EXERCISE INSTRUCTIONS.
• a. Write out everything in the Zé Augusto profile from "- 2008: → Busan" down to "Sobral / 3 / (0)".
• b. According to the Zé Augusto profile, where was he born?
• c. Resume the Zé Augusto profile from its last line.

EXCERPT TO READ.
---
Zé Augusto

Personal information
- Full name: José Augusto Freitas Sousa
- Date of birth: 2 August 1978 (age 48)
- Place of birth: São Luís, Brazil
- Height: 1.70 m (5 ft 7 in)
- Position: Midfielder

Team information
- Current team: Altos (head coach)

Senior career*
- Years: Team / Apps / (Gls)
- 2002–2003: Sampaio Corrêa /  / (17)
- 2003: Ituano /  / (5)
- 2004: América-SP /  / (4)
- 2004: ASA
- 2004: Sampaio Corrêa
- 2004: Al Qadsiah / 8 / (2)
- 2005: Al-Hazem /  / (5)
- 2006: Madureira
- 2006: Paysandu / 28 / (3)
- 2006: Bangu / 15 / (0)
- 2007: Madureira / 11 / (1)
- 2007: Ceará / 22 / (4)
- 2008–2010: Icasa / 14 / (3)
- 2008: → Busan IPark (loan) / 2 / (0)
- 2008–2009: → Sampaio Corrêa (loan) / 3 / (0)
- 2010: → Sousa (loan) / 9 / (0)
- 2010: Maranhão
- 2010: Moto Club
- 2011–2012: Guarani de Juazeiro / 42 / (7)
- 2011: → Fortaleza (loan) / 3 / (0)
- 2012: Uniclinic / 11 / (2)
- 2012: Guarany de Sobral / 3 / (0)
- 2013–2014: Volta Redonda / 28 / (1)
---
DATA SUPPLIED.
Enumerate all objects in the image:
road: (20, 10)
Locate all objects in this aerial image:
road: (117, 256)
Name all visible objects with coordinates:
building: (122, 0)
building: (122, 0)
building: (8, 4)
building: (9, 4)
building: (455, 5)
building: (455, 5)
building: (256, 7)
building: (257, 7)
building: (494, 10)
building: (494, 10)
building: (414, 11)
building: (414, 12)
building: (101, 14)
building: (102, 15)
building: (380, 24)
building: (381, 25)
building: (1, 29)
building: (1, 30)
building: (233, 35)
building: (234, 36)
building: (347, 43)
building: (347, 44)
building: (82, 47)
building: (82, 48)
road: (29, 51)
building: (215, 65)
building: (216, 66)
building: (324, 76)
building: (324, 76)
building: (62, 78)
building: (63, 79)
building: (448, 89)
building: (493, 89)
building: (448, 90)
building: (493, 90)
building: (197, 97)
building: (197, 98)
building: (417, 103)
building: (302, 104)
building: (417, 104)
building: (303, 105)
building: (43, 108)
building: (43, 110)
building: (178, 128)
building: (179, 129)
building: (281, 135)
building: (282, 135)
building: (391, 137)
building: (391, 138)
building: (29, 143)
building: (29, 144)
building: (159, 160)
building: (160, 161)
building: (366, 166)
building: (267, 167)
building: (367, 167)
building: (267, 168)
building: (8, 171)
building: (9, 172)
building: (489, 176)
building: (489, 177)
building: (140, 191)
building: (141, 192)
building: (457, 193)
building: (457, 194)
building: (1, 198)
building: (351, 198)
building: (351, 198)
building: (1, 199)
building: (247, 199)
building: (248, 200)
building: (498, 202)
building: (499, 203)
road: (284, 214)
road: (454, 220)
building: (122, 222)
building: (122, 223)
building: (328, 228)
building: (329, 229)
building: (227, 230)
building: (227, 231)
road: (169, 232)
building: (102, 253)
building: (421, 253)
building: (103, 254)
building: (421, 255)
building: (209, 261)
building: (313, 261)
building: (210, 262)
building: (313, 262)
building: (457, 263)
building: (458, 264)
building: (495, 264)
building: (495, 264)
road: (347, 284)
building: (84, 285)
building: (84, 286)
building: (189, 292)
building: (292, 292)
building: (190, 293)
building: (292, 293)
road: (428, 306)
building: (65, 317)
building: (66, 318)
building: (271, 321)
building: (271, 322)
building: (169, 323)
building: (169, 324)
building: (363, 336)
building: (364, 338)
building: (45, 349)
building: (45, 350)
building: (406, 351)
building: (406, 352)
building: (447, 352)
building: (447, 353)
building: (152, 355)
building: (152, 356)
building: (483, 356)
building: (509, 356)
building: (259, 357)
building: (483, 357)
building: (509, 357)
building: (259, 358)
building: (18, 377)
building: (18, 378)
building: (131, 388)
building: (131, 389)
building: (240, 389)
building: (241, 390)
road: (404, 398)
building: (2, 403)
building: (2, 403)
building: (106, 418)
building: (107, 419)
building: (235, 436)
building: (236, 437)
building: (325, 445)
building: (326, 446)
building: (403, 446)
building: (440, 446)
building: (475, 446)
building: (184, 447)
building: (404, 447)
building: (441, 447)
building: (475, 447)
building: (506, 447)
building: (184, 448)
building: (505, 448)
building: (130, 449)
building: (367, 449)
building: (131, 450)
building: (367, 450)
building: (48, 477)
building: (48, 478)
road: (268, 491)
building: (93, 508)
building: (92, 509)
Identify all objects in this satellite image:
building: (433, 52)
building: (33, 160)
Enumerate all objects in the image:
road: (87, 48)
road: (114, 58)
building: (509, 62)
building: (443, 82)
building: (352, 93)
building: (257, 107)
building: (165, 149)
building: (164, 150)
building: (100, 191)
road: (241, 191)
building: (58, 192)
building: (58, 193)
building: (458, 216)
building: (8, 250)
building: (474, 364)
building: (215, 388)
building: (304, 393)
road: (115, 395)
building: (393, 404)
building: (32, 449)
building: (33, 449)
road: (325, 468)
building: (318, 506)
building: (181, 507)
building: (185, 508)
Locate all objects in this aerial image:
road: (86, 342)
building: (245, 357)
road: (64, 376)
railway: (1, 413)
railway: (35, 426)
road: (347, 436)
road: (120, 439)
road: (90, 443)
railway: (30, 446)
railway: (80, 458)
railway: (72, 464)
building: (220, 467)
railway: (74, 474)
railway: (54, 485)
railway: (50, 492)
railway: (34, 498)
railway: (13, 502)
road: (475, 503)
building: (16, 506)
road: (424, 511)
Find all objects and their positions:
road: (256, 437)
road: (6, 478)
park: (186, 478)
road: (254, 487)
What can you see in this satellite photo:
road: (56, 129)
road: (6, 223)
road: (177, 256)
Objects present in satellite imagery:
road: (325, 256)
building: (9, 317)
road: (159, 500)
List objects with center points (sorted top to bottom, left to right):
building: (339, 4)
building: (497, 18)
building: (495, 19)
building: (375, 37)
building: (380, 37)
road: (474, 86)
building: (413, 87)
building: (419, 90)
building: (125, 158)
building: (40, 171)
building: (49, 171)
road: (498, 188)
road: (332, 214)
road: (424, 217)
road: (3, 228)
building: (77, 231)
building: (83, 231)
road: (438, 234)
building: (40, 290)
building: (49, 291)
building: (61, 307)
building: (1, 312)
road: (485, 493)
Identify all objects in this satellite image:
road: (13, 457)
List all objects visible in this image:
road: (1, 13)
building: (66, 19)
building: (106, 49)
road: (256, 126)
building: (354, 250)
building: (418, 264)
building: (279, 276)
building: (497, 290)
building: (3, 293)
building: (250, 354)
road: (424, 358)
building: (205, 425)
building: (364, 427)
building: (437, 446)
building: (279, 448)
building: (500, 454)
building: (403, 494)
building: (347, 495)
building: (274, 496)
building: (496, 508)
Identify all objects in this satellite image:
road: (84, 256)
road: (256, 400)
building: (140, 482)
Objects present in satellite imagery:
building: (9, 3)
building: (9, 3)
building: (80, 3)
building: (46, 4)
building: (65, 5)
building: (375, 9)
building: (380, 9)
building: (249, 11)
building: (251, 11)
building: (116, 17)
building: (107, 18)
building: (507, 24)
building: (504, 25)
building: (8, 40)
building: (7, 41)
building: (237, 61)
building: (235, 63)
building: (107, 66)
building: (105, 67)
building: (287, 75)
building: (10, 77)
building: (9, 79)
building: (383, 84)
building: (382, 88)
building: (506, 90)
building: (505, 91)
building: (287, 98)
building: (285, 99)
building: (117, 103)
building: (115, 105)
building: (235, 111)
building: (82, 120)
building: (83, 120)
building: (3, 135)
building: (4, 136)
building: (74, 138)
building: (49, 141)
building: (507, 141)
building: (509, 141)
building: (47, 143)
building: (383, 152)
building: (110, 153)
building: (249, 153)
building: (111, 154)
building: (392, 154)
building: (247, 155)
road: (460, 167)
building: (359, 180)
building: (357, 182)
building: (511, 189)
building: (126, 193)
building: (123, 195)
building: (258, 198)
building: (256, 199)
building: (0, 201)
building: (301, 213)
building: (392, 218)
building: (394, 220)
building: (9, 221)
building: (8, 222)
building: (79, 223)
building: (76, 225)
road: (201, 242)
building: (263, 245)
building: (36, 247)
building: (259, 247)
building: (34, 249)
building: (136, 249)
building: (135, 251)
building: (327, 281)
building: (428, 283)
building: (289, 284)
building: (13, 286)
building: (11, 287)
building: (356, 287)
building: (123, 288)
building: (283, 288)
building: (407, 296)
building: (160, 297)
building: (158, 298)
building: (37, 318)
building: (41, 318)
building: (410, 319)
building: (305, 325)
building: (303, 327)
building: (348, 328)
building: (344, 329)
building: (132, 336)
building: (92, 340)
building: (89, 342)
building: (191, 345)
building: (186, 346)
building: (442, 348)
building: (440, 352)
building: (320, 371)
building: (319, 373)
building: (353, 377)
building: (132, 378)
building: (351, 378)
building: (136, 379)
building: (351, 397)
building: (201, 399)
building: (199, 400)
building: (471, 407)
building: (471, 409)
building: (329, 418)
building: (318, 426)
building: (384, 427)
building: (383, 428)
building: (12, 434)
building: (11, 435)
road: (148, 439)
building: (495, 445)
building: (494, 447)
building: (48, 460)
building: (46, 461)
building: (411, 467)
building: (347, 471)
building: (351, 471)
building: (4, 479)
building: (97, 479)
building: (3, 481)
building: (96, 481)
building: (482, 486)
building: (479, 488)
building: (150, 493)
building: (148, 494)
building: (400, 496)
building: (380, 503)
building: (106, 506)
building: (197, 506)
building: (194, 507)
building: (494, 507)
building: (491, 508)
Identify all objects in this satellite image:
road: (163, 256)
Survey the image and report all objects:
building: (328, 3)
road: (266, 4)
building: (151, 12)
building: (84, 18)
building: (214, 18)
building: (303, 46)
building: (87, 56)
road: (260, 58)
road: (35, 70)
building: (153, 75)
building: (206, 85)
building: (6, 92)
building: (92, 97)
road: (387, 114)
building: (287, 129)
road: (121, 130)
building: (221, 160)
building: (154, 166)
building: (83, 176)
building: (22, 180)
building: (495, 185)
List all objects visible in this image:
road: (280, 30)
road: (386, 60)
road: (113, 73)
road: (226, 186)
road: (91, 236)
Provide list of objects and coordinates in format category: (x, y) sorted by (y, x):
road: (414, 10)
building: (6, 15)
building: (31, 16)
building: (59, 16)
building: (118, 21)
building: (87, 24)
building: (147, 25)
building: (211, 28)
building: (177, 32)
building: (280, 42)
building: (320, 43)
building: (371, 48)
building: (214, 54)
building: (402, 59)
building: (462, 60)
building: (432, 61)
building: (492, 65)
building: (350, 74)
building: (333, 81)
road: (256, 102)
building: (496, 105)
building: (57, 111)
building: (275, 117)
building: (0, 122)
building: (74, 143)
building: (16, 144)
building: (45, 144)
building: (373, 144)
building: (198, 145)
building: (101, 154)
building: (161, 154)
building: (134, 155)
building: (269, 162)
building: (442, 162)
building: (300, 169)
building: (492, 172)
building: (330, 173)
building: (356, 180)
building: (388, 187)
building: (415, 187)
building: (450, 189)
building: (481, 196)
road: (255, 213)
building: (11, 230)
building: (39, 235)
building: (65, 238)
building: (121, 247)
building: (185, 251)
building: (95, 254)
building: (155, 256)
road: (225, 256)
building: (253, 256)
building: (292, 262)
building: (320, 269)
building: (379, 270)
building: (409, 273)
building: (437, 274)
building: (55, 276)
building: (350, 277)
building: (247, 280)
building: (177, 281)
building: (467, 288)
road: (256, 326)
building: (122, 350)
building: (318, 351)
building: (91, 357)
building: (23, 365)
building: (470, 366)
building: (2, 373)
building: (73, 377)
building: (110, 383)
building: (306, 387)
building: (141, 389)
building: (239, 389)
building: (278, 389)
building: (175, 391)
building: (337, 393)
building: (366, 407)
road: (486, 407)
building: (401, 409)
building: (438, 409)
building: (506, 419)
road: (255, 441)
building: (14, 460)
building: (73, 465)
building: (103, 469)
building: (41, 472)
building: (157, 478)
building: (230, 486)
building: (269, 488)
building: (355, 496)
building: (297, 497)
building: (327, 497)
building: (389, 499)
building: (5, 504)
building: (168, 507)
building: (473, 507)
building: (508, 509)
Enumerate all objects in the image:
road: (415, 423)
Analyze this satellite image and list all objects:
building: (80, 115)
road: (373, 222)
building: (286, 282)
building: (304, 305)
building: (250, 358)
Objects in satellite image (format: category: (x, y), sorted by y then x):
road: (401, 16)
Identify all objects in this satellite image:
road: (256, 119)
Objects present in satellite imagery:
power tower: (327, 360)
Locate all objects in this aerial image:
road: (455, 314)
---
EXERCISE ANSWERS.
• a.
- 2008: → Busan IPark (loan) / 2 / (0)
- 2008–2009: → Sampaio Corrêa (loan) / 3 / (0)
- 2010: → Sousa (loan) / 9 / (0)
- 2010: Maranhão
- 2010: Moto Club
- 2011–2012: Guarani de Juazeiro / 42 / (7)
- 2011: → Fortaleza (loan) / 3 / (0)
- 2012: Uniclinic / 11 / (2)
- 2012: Guarany de Sobral / 3 / (0)

• b. São Luís, Brazil

• c.
- 2014: Uniclinic / 7 / (4)
- 2015: Guarani de Juazeiro / 10 / (0)
- 2017: Santa Quitéria / 6 / (1)

Managerial career
- 2017: Santa Quitéria U20
- 2017: Santa Quitéria (assistant)
- 2018: Moto Club (assistant)
- 2018: Sampaio Corrêa (assistant)
- 2020–2021: IAPE
- 2021: Moto Club
- 2022: IAPE
- 2022: Juventude-MA
- 2022–2024: Maranhão
- 2024: Sampaio Corrêa
- 2024: River
- 2025: Moto Club
- 2025: Sampaio Corrêa
- 2026–: Altos

= Zé Augusto (footballer, born 1978) =

Brazilian footballer

Jose Augusto Freitas Sousa (born 2 August 1978), commonly known as Zé Augusto, is a Brazilian football coach and former player who played as a striker. He is the current head coach of Altos.

==Playing career==
He played for several clubs, including Sampaio Corrêa, Ituano, América-SP, Al-Qadisiya, Al Hazm, Paysandu, Madureira, Bangu and Ceará.

He appeared in the Copa do Brasil for Sampaio Correa, Paysandu and Madureira.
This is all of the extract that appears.